Pertamina pertimbangkan geopolitik usai dapat tawaran blok ke Suriname

Badung – PT Pertamina Hulu Tenaga (PHE) mendapat tawaran untuk menjalankan blok minyak dan juga gas bumi (migas) pada Suriname namun masih menanti kebijakan pemerintah ihwal komponen geopolitik.
“Kemarin Suriname juga menawarkan blok migas, tetapi tentu hanya kami mengantisipasi kebijakan pemerintah (terkait ihwal geopolitik),” ucap Direktur Eksplorasi PHE Muharram Jaya Panguriseng pada Dunia Pers Gathering Subholding Upstream pada Badung, Bali, dikutipkan Rabu.
Muharram menyampaikan bahwa terdapat komponen geopolitik yang dimaksud dipertimbangkan.

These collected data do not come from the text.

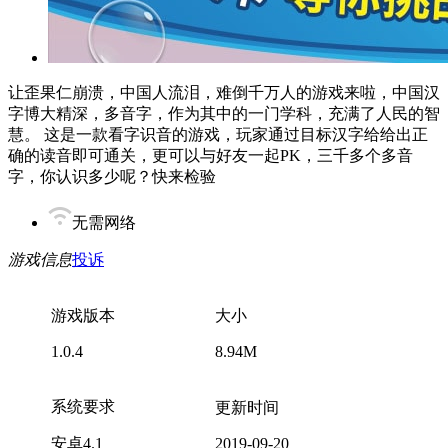
让歪果仁崩溃，中国人流泪，难倒千万人的游戏来啦，中国汉
字博大精深，多音字，作为其中的一门学科，充满了人民的智
慧。 这是一款看字识音的游戏，玩家通过目标汉字给给出正
确的读音即可通关，更可以与好友一起PK，三千多个多音
字，你认识多少呢？快来检验
无需网络
游戏信息
投诉
游戏版本
大小
1.0.4
8.94M
系统要求
更新时间
安卓4.1
2019-09-20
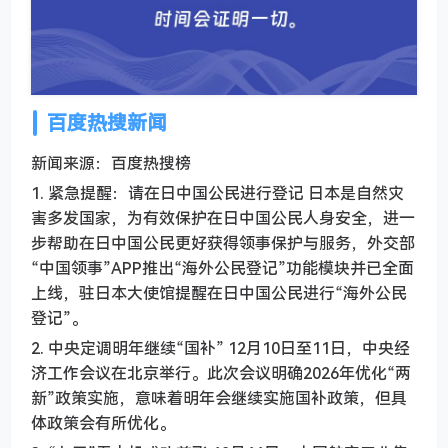
百度热搜新闻
新闻来源：百度热搜榜
1. 紧急提醒：请在日中国公民进行登记 日本是自然灾
害多发国家，为有效保护在日中国公民人身安全，进一
步帮助在日中国公民更好获得领事保护与服务，外交部
“中国领事”APP推出“海外公民登记”功能模块并已全面
上线，驻日本大使馆提醒在日中国公民进行“海外公民
登记”。
2. 中央定调明年继续“国补” 12月10日至11日，中央经
济工作会议在北京举行。此次会议明确2026年优化“两
新”政策实施，意味着明年会继续实施国补政策，但具
体政策会有所优化。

Mencari blok migas, bukan semata-mata mempertimbangkan ada atau tidaknya sumber daya migas dalam sana.
Akan tetapi, imbuh beliau juga mempertimbangkan komponen geopolitik, seperti keamanan pengiriman minyak ke tanah air.

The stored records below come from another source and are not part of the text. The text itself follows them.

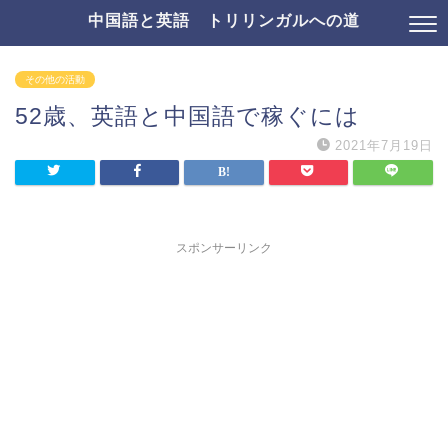
中国語と英語 トリリンガルへの道
その他の活動
52歳、英語と中国語で稼ぐには
2021年7月19日
スポンサーリンク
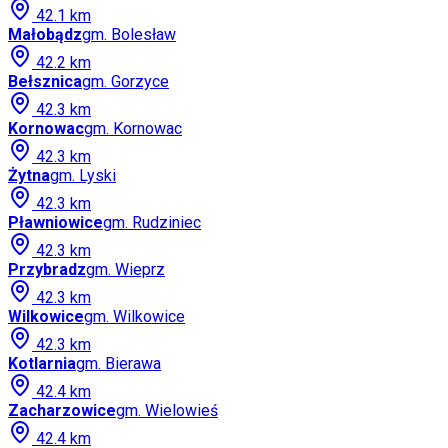
42.1
km
Małobądz
gm.
Bolesław
42.2
km
Bełsznica
gm.
Gorzyce
42.3
km
Kornowac
gm.
Kornowac
42.3
km
Żytna
gm.
Lyski
42.3
km
Pławniowice
gm.
Rudziniec
42.3
km
Przybradz
gm.
Wieprz
42.3
km
Wilkowice
gm.
Wilkowice
42.3
km
Kotlarnia
gm.
Bierawa
42.4
km
Zacharzowice
gm.
Wielowieś
42.4
km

“Kalau ada kelainan (pengiriman) di perjalanan, berarti ketahanan energinya juga masih ada ketergantungan pada keadaan yang kami perhatikan,” ucap Muharram.
Selain Suriname, Muharram juga menyampaikan bahwa Pertamina sudah ada sejumlah memperoleh penawaran untuk menjalankan blok migas dalam luar negeri. Dalam waktu dekat, lanjut dia, PHE akan mengekspansi wilayah kerja (WK) eksplorasi di dalam Aljazair.
Saat ini, PHE sedang mengoperasikan blok migas MLN Oil Field Aljazair sama-sama Sonatrach juga Repsol Exploracion 405a SA.
Ia juga mengungkapkan bahwa Pertamina juga mendapatkan Blok SK510 dalam Malaysia, kemudian akan mengurus sama-sama Petronas dan juga Inpex Corporation.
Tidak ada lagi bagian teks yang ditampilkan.